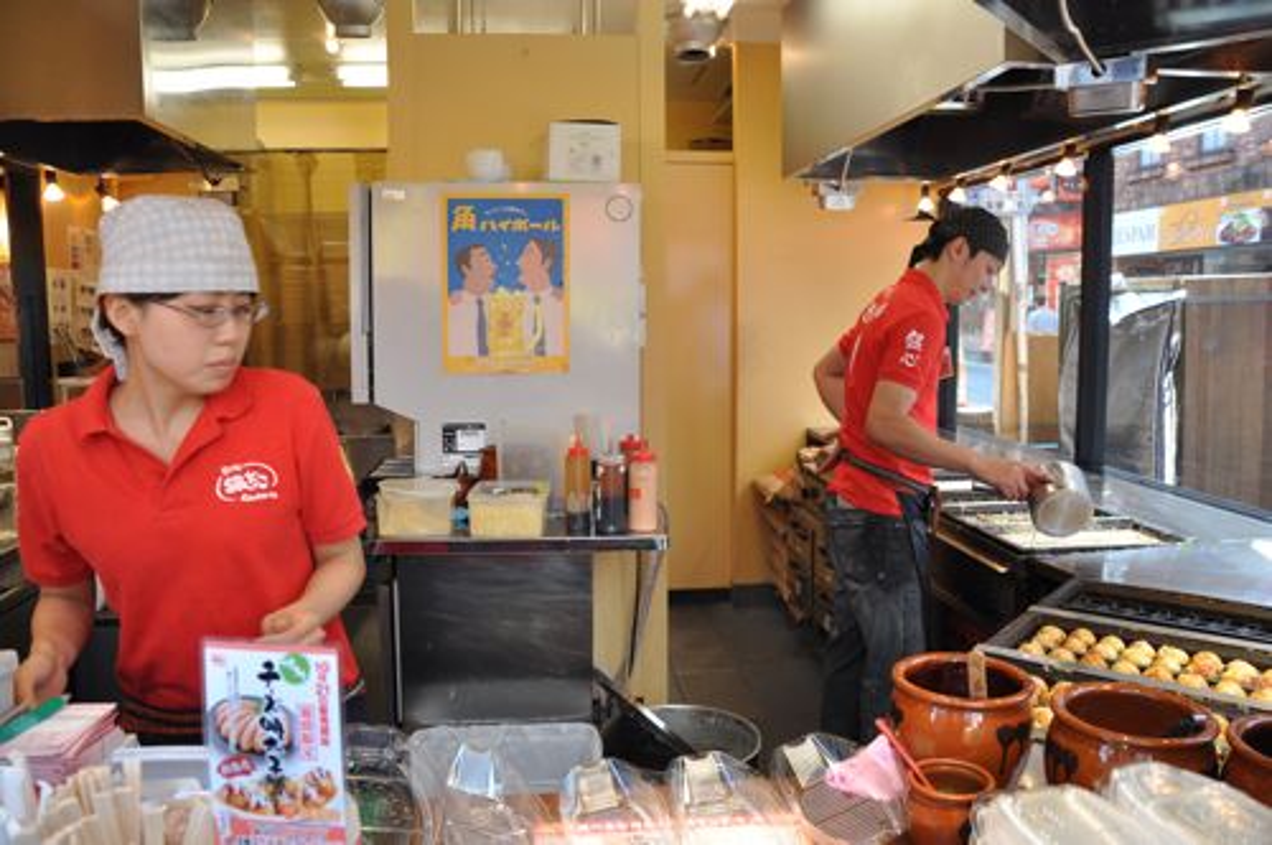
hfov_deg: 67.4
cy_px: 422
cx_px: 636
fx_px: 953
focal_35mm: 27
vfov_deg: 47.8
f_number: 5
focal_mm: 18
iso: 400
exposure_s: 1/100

* * *

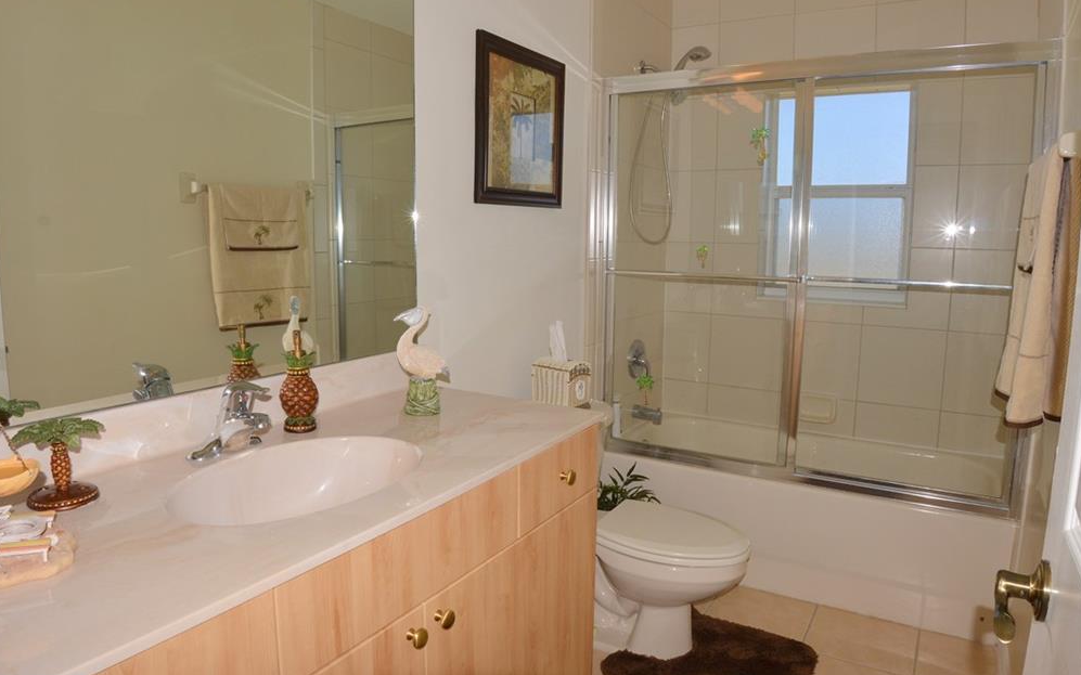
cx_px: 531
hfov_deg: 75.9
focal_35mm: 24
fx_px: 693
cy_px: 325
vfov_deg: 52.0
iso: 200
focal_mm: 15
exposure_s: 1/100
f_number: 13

---

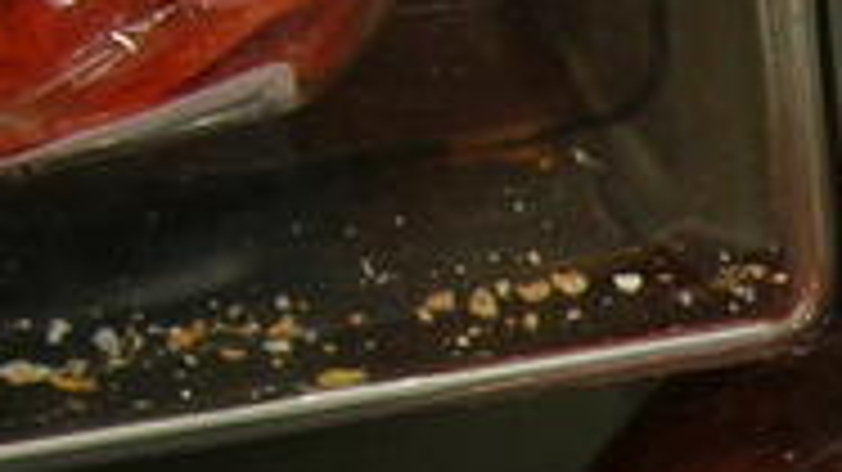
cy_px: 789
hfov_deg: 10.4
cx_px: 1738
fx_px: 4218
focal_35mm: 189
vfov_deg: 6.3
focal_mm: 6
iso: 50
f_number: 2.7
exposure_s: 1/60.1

Task objective — Output, from the data above, the lines from the line with "cx_px: 1738" to the line with "exposure_s: 1/60.1" exactly as they stand, both ends included and nothing else.

Exercise answer —
cx_px: 1738
fx_px: 4218
focal_35mm: 189
vfov_deg: 6.3
focal_mm: 6
iso: 50
f_number: 2.7
exposure_s: 1/60.1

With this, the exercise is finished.